Maharashtra plans multi-department panel to tackle recurring onion crisis
Maharashtra is setting up a high-level panel to propose immediate relief for onion growers and longer-term reforms aimed at breaking the state’s repeated boom-and-crash price cycle.
India’s Maharashtra state government has announced a new multi-department panel to address the recurring onion crisis that repeatedly leaves growers exposed to collapsing prices after strong production seasons. Chief Minister Devendra Fadnavis said the state needs both immediate relief measures and structural reform, arguing that the pattern of glut, crash and emergency intervention is no longer sustainable for farmers.
The panel will include the Additional Chief Secretaries of the Agriculture and Finance departments as well as the Secretary of the Marketing Department. Its mandate is split between short-term and long-term action: it must recommend immediate interventions for farmers hit by low prices while also drawing up a broader roadmap for stabilizing the onion economy. Officials linked the latest crisis to rising output without a matching expansion in market demand.

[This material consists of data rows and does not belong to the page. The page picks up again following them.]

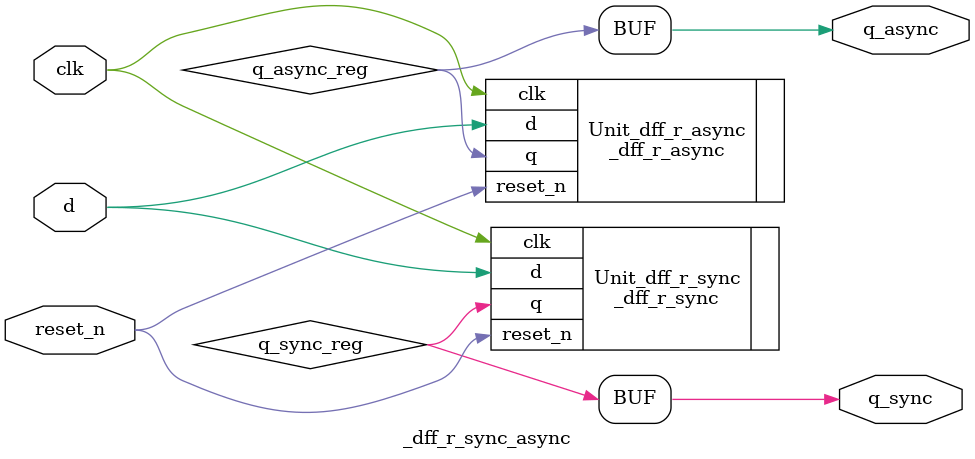
<source format=v>
module _dff_r_sync_async(clk, reset_n, d, q_sync, q_async);
	input clk, reset_n, d;
	output q_sync, q_async;
	wire q_sync_reg, q_async_reg;
	
	// instance dff sync / dff async
	_dff_r_sync Unit_dff_r_sync(.clk(clk), .reset_n(reset_n), .d(d), .q(q_sync_reg));
	_dff_r_async Unit_dff_r_async(.clk(clk), .reset_n(reset_n), .d(d), .q(q_async_reg));
	
	// assign q values
	assign q_sync = q_sync_reg;
	assign q_async = q_async_reg;

endmodule

</source>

Fadnavis said Maharashtra would also engage the central government on trade-related issues that affect farmgate returns. The agenda includes curbing malpractice in onion trading and boosting exports to help improve price stability. BusinessLine reported that a meeting with Union Commerce Minister Piyush Goyal is expected as part of that effort.
The article says the state is especially concerned about intermediaries who buy onions from growers and then resell them to agencies such as Nafed, eroding farmer margins in the process. Tackling those distortions is being treated as a central part of the reform effort. The committee is also expected to look at varietal choices, productivity and the seasonal structure of onion production.
Diversification is another major pillar of the plan. The state wants the panel to examine alternatives for major onion-growing districts including Nashik, Pune, Ahilyanagar and Solapur. Pilot diversification efforts could begin as early as the coming kharif season, alongside work to improve productivity and varietal planning within onion cultivation itself.
Fadnavis said shifting some farms toward more remunerative crops could help rebalance supply over the next two to three years. The panel has been told to provide short-term recommendations immediately, while a structural reform roadmap is expected within two to three months. Because Maharashtra is one of India’s key onion-producing regions, the outcome will matter not just for local growers but for prices, logistics and market expectations across the wider trade.